Als wir in Deutschland den normalen gesetzlichen Sale Ende Januar verlassen haben, haben wir versucht, die Saison künstlich zu verlängern. Dabei wurden Lieferant:innen dazu verdonnert, Winterware im Sommer auszuliefern, um somit einen möglichst langen Verkaufszeitraum zu haben, obwohl man genau weiß, dass man sie in diesen Wochen nicht verkaufen wird. Bezahlen muss man allerdings trotzdem und schon kommt es an vielen Stellen zu Liquiditätsengpässen, die wiederum Hysterie auslösen. Also beginnen ab September und Oktober, ohne dass die Saison überhaupt annähernd begonnen hat, bereits die Preisschlachten.

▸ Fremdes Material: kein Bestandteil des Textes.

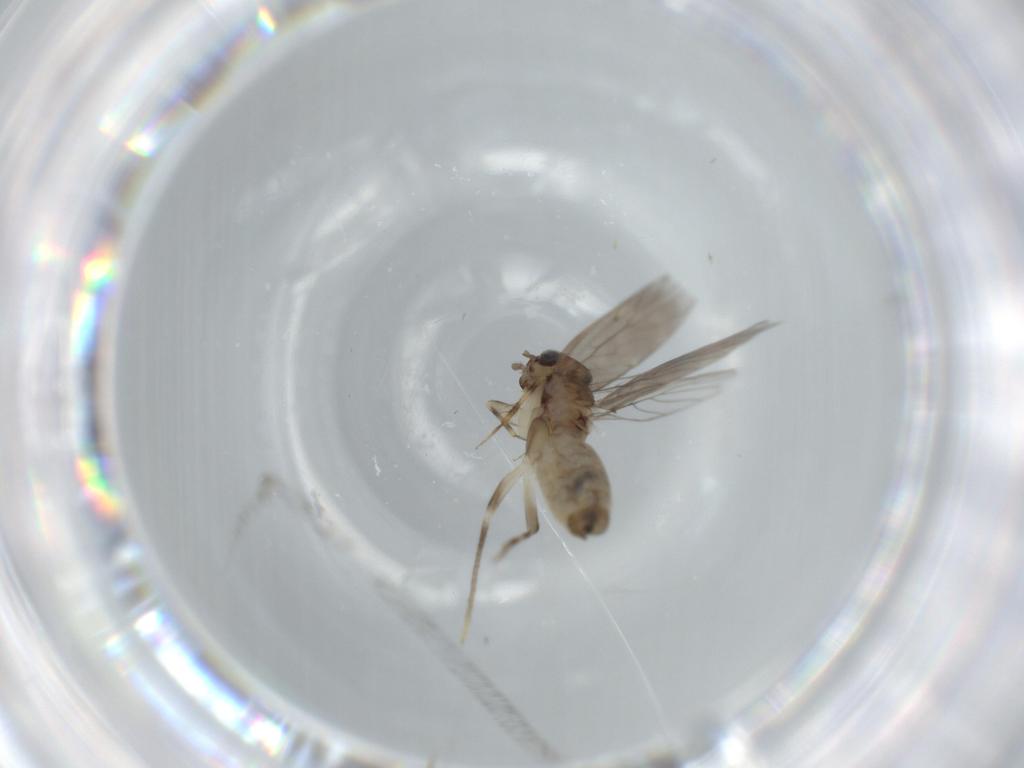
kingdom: Animalia
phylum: Arthropoda
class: Insecta
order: Psocodea
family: Lepidopsocidae
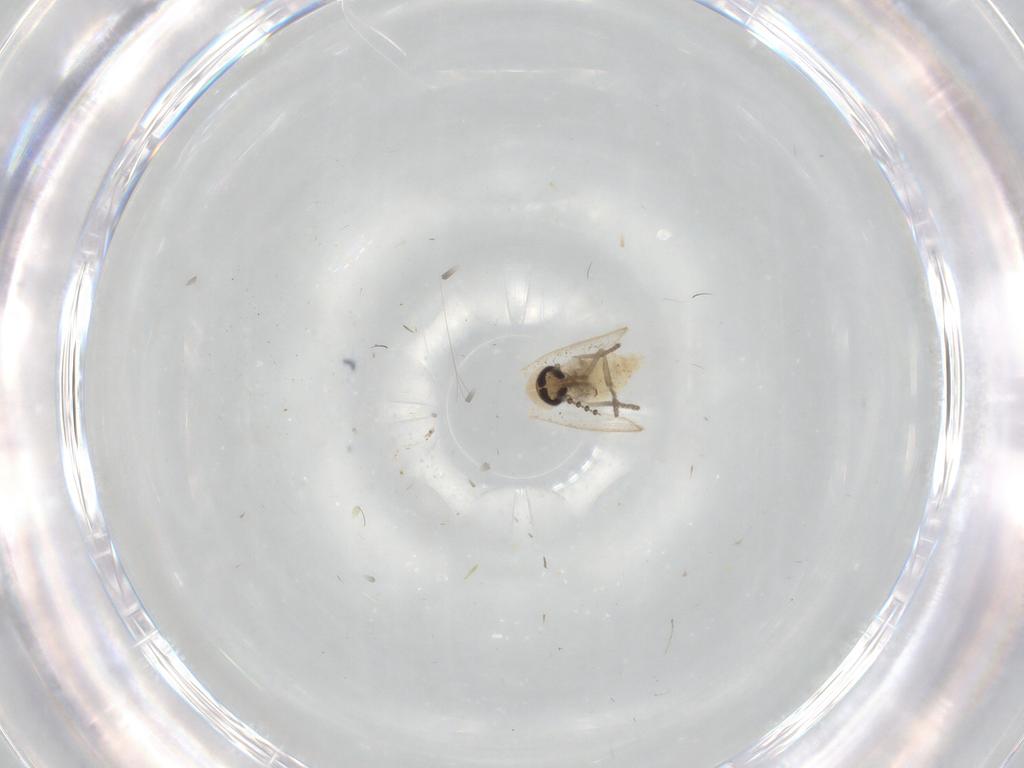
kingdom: Animalia
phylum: Arthropoda
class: Insecta
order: Diptera
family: Psychodidae
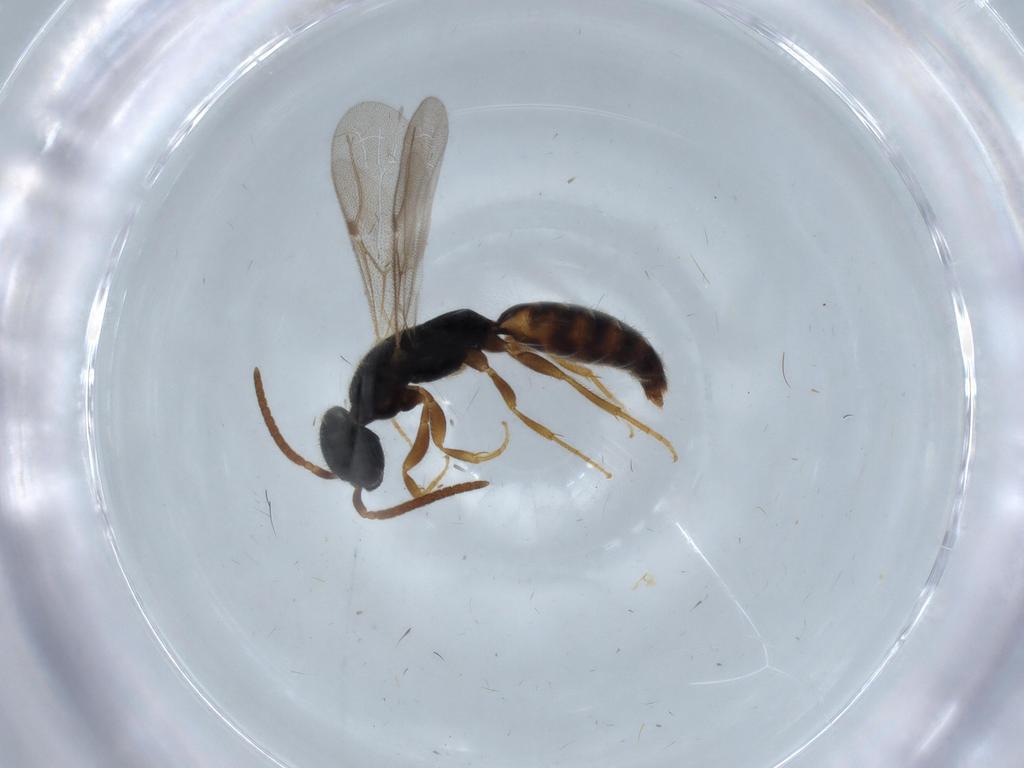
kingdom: Animalia
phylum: Arthropoda
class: Insecta
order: Hymenoptera
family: Bethylidae
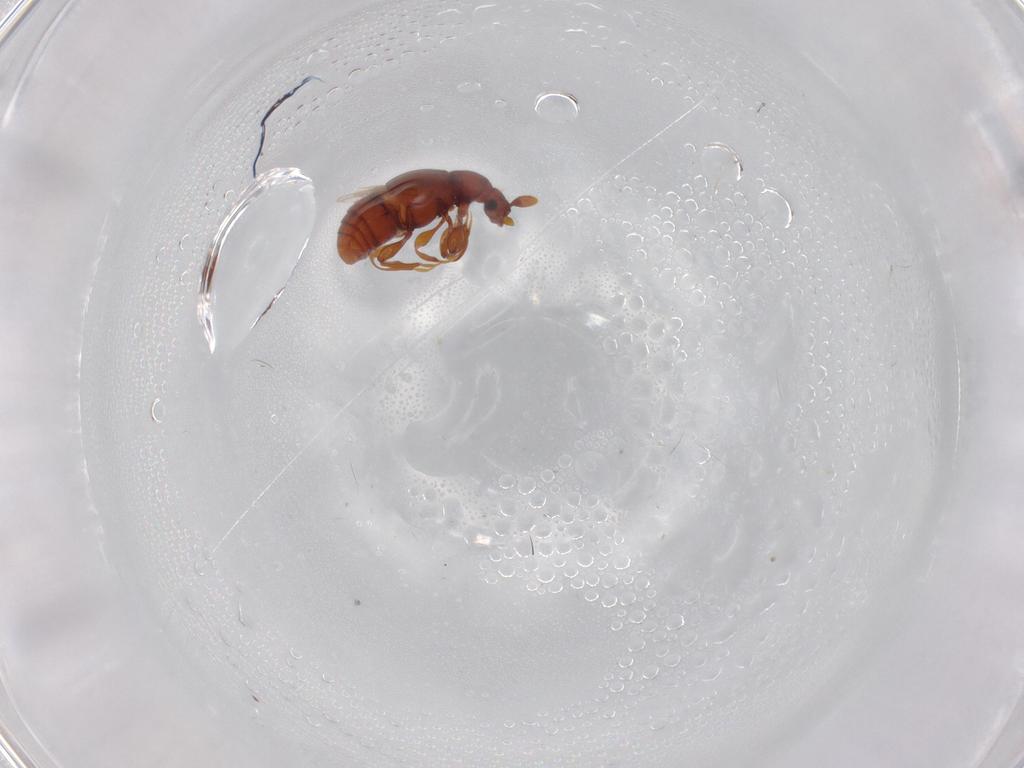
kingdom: Animalia
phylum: Arthropoda
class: Insecta
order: Coleoptera
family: Staphylinidae
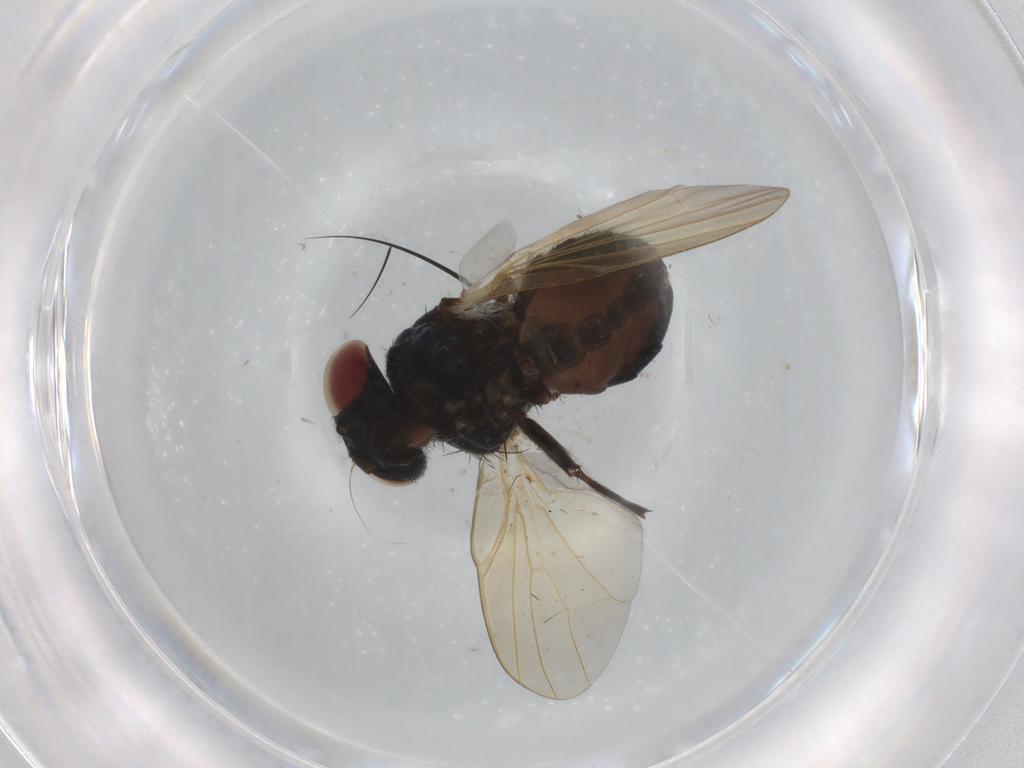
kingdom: Animalia
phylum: Arthropoda
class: Insecta
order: Diptera
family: Lonchaeidae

Man muss der Branche diesen schizophrenen Sale-Preis-Druck nehmen. Da sind die Lieferant:innen und die Händler:innen in der Pflicht.
Was wünschen Sie sich für die bevorstehende Saison?
Ich freue mich auf jeden Fall auf eine sehr, sehr demütige Haltung aller Marktteilnehmer:innen im nächsten Jahr.